We called out for her.
“Mother?”
But she didn’t respond. She just stood there at the door, breathing heavily. She didn’t knock like a normal mother. She just stood there at the door.
“Mother?” one of us called out again. No reply from Mother.
Griselda’s bedroom with the personalized library was a sacred space. It was a space that could not be touched by Mother, Father, or any other outside deity or demon. Griselda gone or not gone. This was the way it was. This was the way it was ordained, whether Mother and Father liked it or not.
I also remember that during this time, I not only wrote poetry daily, I journaled my feelings as well. This was rare for me. I felt as if poetry writing was enough for processing my thoughts and feelings in a non-linear and ambiguous enough way, but apparently in that season of life, poetry didn’t do the trick. And I can’t even believe I am saying that, writing it down, “poetry didn’t do the trick”, but it’s true. It didn’t. I needed something more at that period of time.
Giselda appeared as mysteriously as she had disappeared. She disappeared on a Monday, and she reappeared on a Thursday. Contrary to what you might be imagining, she was cleanly dressed and looked well-fed besides. I remember my Mother and Father siting on the couch and the rocking chair in the living room, reading their respective newspapers, and remarking, “Oh, welcome back dear.” That’s what my Father said: “Oh, welcome back, dear”, before turning back to his place on page 9 of the daily paper.
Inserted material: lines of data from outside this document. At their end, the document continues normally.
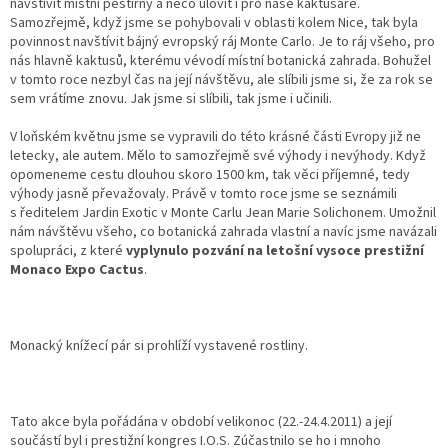
navštívit místní pěstírny a něco ulovit i pro naše kaktusáře.
Samozřejmě, když jsme se pohybovali v oblasti kolem Nice, tak byla
povinnost navštívit bájný evropský ráj Monte Carlo. Je to ráj všeho, pro
nás hlavně kaktusů, kterému vévodí místní botanická zahrada. Bohužel
v tomto roce nezbyl čas na její návštěvu, ale slíbili jsme si, že za rok se
sem vrátíme znovu. Jak jsme si slíbili, tak jsme i učinili.
V loňském květnu jsme se vypravili do této krásné části Evropy již ne
letecky, ale autem. Mělo to samozřejmě své výhody i nevýhody. Když
opomeneme cestu dlouhou skoro 1500 km, tak věci příjemné, tedy
výhody jasně převažovaly. Právě v tomto roce jsme se seznámili
s ředitelem Jardin Exotic v Monte Carlu Jean Marie Solichonem. Umožnil
nám návštěvu všeho, co botanická zahrada vlastní a navíc jsme navázali
spolupráci, z které
vyplynulo pozvání na letošní vysoce prestižní
Monaco Expo Cactus
.
Monacký knížecí pár si prohlíží vystavené rostliny.
Tato akce byla pořádána v období velikonoc (22.-24.4.2011) a její
součástí byl i prestižní kongres I.O.S. Zúčastnilo se ho i mnoho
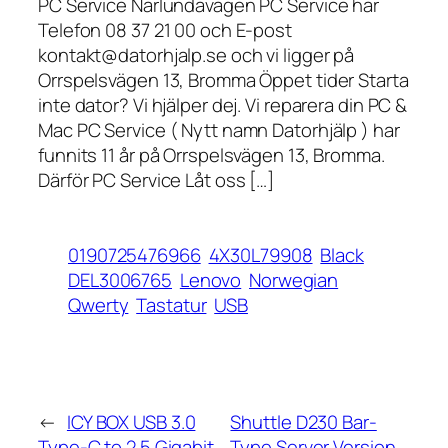
PC Service Närlundavägen PC Service har
Telefon 08 37 21 00 och E-post
kontakt@datorhjalp.se och vi ligger på
Orrspelsvägen 13, Bromma Öppet tider Starta
inte dator? Vi hjälper dej. Vi reparera din PC &
Mac PC Service ( Nytt namn Datorhjälp ) har
funnits 11 år på Orrspelsvägen 13, Bromma.
Därför PC Service Låt oss […]
0190725476966
4X30L79908
Black
DEL3006765
Lenovo
Norwegian
Qwerty
Tastatur
USB
←
ICY BOX USB 3.0
Shuttle D230 Bar-
Type-C to 2.5 Gigabit
Type Server Version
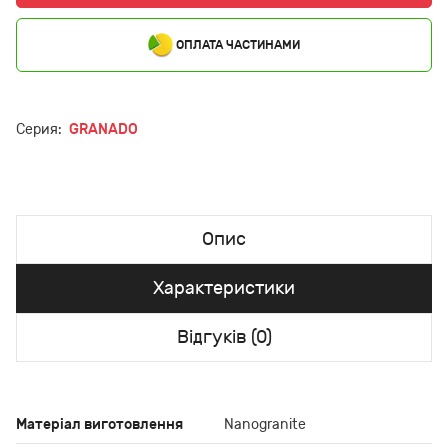
ОПЛАТА ЧАСТИНАМИ
Серия:
GRANADO
Опис
Характеристики
Відгуків (0)
Матеріал виготовлення
Nanogranite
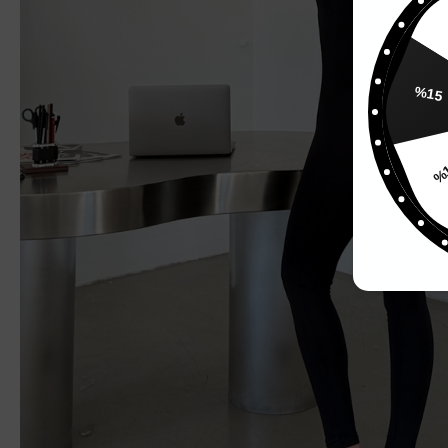
%15
%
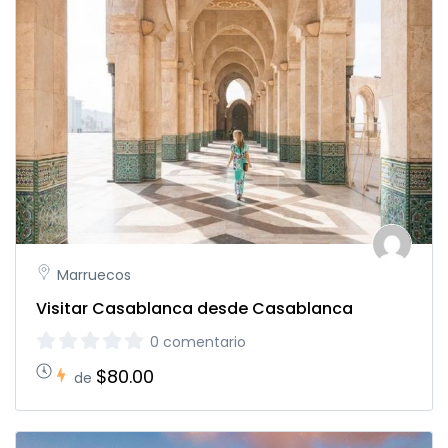
Marruecos
Visitar Casablanca desde Casablanca
0 comentario
$80.00
de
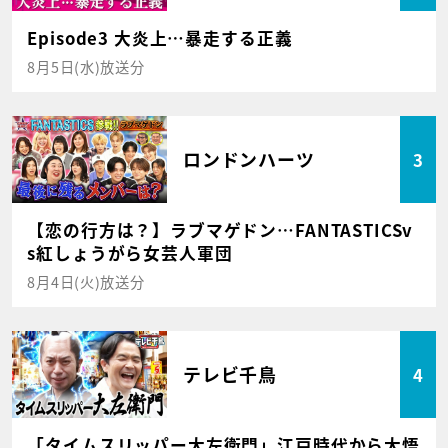
Episode3 大炎上…暴走する正義
8月5日(水)放送分
ロンドンハーツ
3
【恋の行方は？】ラブマゲドン…FANTASTICSv
s紅しょうがら女芸人軍団
8月4日(火)放送分
テレビ千鳥
4
「タイムスリッパー大左衛門」江戸時代から大悟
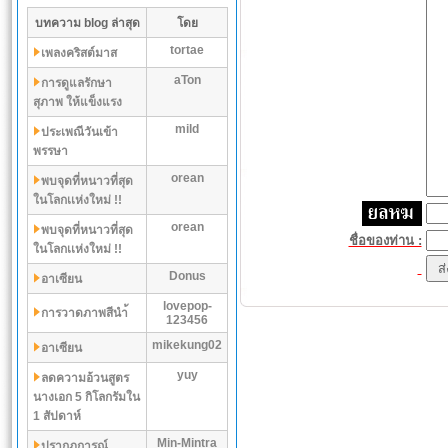
บทความ blog ล่าสุด
โดย
tortae
เพลงคริสต์มาส
aTon
การดูแลรักษา
สุภาพ ให้แข็งแรง
mild
ประเพณีวันเข้า
พรรษา
orean
พบจุดที่หนาวที่สุด
ในโลกเเห่งใหม่ !!
orean
พบจุดที่หนาวที่สุด
ชื่อของท่าน :
ในโลกเเห่งใหม่ !!
Donus
อาเซียน
lovepop-
การวาดภาพสีนำ้
123456
mikekung02
อาเซียน
yuy
ลดความอ้วนสูตร
นางเอก 5 กิโลกรัมใน
1 สัปดาห์
Min-Mintra
ปรากฏการณ์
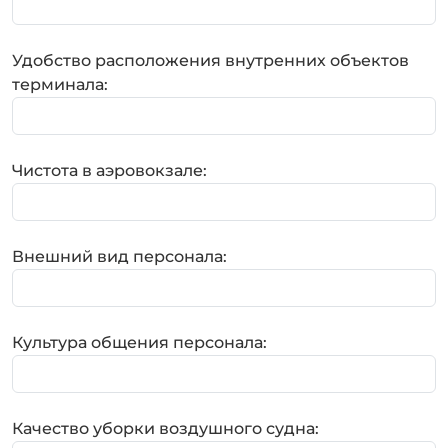
Удобство расположения внутренних объектов
терминала:
Чистота в аэровокзале:
Внешний вид персонала:
Культура общения персонала:
Качество уборки воздушного судна:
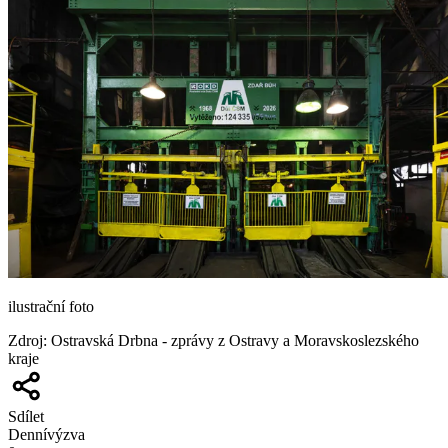
ilustrační foto
Zdroj
:
Ostravská Drbna - zprávy z Ostravy a Moravskoslezského
kraje
Sdílet
Denní
výzva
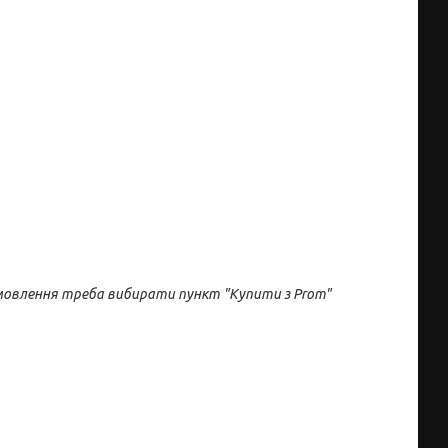
замовлення треба вибирати пункт "Купити з Prom"
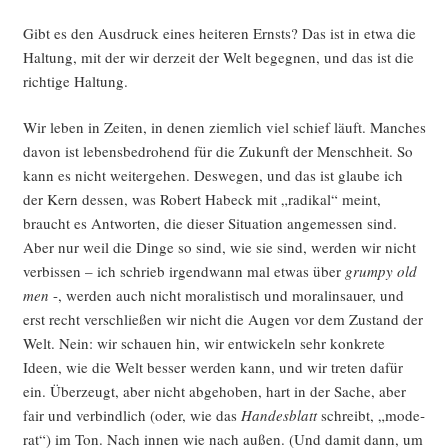
Gibt es den Aus­druck eines hei­te­ren Ernsts? Das ist in etwa die
Hal­tung, mit der wir der­zeit der Welt begeg­nen, und das ist die
rich­ti­ge Haltung.
Wir leben in Zei­ten, in denen ziem­lich viel schief läuft. Man­ches
davon ist lebens­be­dro­hend für die Zukunft der Mensch­heit. So
kann es nicht wei­ter­ge­hen. Des­we­gen, und das ist glau­be ich
der Kern des­sen, was Robert Habeck mit „radi­kal“ meint,
braucht es Ant­wor­ten, die die­ser Situa­ti­on ange­mes­sen sind.
Aber nur weil die Din­ge so sind, wie sie sind, wer­den wir nicht
ver­bis­sen – ich schrieb irgend­wann mal etwas über
grum­py old
men
-, wer­den auch nicht mora­lis­tisch und mora­lin­sauer, und
erst recht ver­schlie­ßen wir nicht die Augen vor dem Zustand der
Welt. Nein: wir schau­en hin, wir ent­wi­ckeln sehr kon­kre­te
Ideen, wie die Welt bes­ser wer­den kann, und wir tre­ten dafür
ein. Über­zeugt, aber nicht abge­ho­ben, hart in der Sache, aber
fair und ver­bind­lich (oder, wie das
Han­des­blatt
schreibt, „mode­
rat“) im Ton. Nach innen wie nach außen. (Und damit dann, um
A curt nod from my Mother, and saying something along the lines of, “Good to see you back, Griselda.” Like it was perfectly normal that she would return in one piece. ‘That’s about right, for how they’ve been acting,’ I remember thinking to myself.
“Griselda!” I exclaimed with open arms and an aching heart. I had fully been preparing myself to be viewing her face from the opening of a casket at a graveside service, instead of back at home and healthy. I was waiting for a hug, but she didn’t offer me one. She didn’t offer either of my other siblings hugs. Her face was perfectly placid. Blanched. She dug into a hidden pocket of her dress and extracted a small velvet bag. Mother and Father were not even looking over at her. But Clarissa and Sigmund and I gasped.
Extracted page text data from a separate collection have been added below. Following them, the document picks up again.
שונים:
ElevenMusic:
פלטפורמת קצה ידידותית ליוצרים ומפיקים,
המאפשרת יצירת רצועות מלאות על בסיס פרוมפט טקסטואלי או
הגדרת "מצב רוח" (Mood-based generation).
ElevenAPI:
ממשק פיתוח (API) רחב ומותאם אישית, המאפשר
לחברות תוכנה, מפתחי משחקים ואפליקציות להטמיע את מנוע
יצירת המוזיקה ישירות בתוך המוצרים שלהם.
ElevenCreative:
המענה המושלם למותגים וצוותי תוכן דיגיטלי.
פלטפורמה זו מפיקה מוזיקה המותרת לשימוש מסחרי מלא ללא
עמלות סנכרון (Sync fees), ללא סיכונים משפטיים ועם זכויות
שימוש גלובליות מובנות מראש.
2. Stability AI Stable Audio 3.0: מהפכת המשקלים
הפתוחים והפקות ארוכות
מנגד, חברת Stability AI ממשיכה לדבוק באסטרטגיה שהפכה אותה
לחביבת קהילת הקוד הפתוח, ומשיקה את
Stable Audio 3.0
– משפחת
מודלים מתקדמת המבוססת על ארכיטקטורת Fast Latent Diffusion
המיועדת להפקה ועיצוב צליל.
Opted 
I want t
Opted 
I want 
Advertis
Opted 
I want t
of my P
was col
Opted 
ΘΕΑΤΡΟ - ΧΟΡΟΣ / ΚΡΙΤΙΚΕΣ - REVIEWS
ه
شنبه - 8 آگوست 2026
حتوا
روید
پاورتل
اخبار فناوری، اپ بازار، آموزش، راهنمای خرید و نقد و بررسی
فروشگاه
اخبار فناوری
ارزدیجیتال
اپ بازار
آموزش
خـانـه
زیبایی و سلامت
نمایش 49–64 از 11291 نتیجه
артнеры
“It’s not empty, is it?” I asked.
“What do you think?” she replied. And she loosened the strings on the red velvet bag, turning it over so that the coins and the paper currency fell onto the floor. For as small as the bag was, there was a substantial amount of money in the purse. Her face was perfectly placid, blanched, as the money fell from the purse and onto the ground. She wasn’t looking at any of us as the money fell to the ground.
“It wasn’t even your group of friends that found it, was it?” I asked, trying to look at her. But I couldn’t look at her, for her eyes were cast downwards toward the pile of money on the ground floor. “It was you who found it, wasn’t it?”
“What do you think?” she asked again, eyes cast toward the floor. She pocketed the red velvet bag and walked toward her room, and she closed the bedroom door behind her.
Sigmund, Clarissa, and I just stood there looking at the pile of currency that had fallen to the floor of our humble home. Mother and Father didn’t rise from their spots – they were obstinately focused on their pithy reading material.
As I gazed down at the pile of money, my first thought was not, “I wonder how she found the money, and how she survived to tell the tale?” No. My first thought was, “I wonder what book she’s reading in her room right now?”